[Stored data entries]
□ □ □

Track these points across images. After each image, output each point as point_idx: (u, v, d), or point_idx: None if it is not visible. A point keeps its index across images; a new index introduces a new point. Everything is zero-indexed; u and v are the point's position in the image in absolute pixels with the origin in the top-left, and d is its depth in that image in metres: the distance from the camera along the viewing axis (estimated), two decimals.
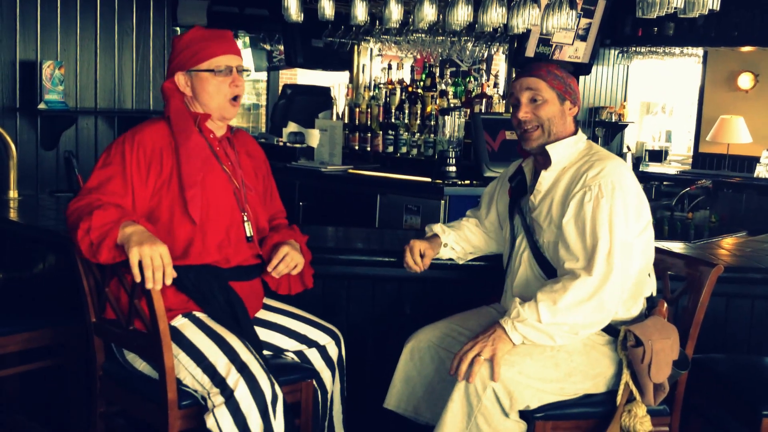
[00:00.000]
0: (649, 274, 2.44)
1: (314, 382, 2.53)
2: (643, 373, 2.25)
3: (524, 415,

□ □ □

### REQUIRED ACTION
For each record, return its text exactly and leave any picture out.

### ANSWER TO THE EXERCISE
Track these points across images. After each image, output each point as point_idx: (u, v, d), or point_idx: None if it is not visible. A point keeps its index across images; a new index introduces a new point. Everything is zero-indexed; u and v are the point's position in the image in absolute pixels with the origin in the top-left, and d is its depth in that image in metres: the distance from the camera along the viewing axis (estimated), two decimals.
[00:00.000]
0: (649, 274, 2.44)
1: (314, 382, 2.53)
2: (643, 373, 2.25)
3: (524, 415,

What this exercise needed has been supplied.